Task to carry out:
Please return the stretch of the thesis defense announcement from "Bilde av Kristian" through "Norwegian Unity School?", copied word for word.

Start of Document section

Disputas: Kristian Garthus-Niegel

Kristian Garthus-Niegel ved Institutt for helse-, sosial- og velferdsfag vil forsvare sin avhandling for graden ph.d.: The Unity School Diversified: Ideological and Social Transformations.


15 Feb

Praktisk informasjon

  • Dato: 15 februar 2019
  • Tid: kl. 10.30 - 15.30
  • Sted: Bø, Vinje Auditorium
  • Last ned kalenderfil
  • Bedømmelseskomite:

    • Victor de Munck, State University of New York-New Paltz
    • Marit Haldar, OsloMet
    • Hans A. Hauge, USN (komitékoordinator)

    Veileder:

    • Halvard Vike, USN-HSV.

    Biveiledere:

    • Brit Oppedal, Folkehelseinstituttet.
    • Hilde Lidén, Institutt for samfunnsforskning.

    Program

    Kl. 10.30: Prøveforelesning med tema The neo-liberal knowledge economy approach to education: Similarities and differences with the social-democratic unity school approach.

    Kl. 12.15:  Disputas: Kristian Garthus-Niegel forsvarer sin avhandling The Unity School Diversified: Ideological and Social Transformations.

Bilde av Kristian Garthus-NiegelOm avhandlingen:

How has the increase of pupils with non-Norwegian roots influenced the Norwegian Unity School ideologically? Where did the educational paradigm of effective schools come from and how does it bear down on social life in contemporary multi-cultural Norwegian classrooms? How does school effectiveness-inspired educational governance mould the social and experiential fabric of classroom time? How and to which extent are pupils and teachers subdued by the dominant ideological tenants of the contemporary Norwegian Unity School?

End of Document section
Start of Provided material

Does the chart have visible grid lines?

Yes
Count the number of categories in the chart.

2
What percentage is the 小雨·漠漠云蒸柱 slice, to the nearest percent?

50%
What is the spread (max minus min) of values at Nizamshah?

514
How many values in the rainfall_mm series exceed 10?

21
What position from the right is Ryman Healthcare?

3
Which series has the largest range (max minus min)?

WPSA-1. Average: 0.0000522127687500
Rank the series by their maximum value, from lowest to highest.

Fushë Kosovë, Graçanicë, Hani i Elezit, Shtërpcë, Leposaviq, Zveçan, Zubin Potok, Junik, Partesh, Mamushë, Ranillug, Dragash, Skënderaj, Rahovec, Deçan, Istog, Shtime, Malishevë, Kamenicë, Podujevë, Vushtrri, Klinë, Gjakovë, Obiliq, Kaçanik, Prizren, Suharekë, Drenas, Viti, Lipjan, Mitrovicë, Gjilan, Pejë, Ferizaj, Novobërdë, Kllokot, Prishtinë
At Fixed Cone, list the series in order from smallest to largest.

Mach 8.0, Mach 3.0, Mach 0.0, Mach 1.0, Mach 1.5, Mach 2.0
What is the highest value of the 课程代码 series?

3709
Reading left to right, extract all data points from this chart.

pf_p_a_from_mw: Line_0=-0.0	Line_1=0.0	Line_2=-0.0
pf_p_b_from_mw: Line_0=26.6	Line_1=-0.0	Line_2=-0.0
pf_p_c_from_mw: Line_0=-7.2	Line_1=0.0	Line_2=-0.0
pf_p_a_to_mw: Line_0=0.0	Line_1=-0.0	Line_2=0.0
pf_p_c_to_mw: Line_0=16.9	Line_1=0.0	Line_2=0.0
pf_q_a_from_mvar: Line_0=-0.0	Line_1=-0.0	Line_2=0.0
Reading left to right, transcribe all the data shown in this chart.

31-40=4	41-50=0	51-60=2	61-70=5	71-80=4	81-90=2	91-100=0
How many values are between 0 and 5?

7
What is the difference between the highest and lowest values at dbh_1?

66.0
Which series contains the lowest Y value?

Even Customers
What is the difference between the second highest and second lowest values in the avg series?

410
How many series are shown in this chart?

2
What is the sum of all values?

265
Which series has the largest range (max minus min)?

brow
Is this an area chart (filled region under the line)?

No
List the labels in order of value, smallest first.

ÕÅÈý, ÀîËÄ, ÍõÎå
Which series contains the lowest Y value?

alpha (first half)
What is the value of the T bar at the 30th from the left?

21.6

End of Provided material

Written solution:
Bilde av Kristian Garthus-NiegelOm avhandlingen:

How has the increase of pupils with non-Norwegian roots influenced the Norwegian Unity School ideologically? Where did the educational paradigm of effective schools come from and how does it bear down on social life in contemporary multi-cultural Norwegian classrooms? How does school effectiveness-inspired educational governance mould the social and experiential fabric of classroom time? How and to which extent are pupils and teachers subdued by the dominant ideological tenants of the contemporary Norwegian Unity School?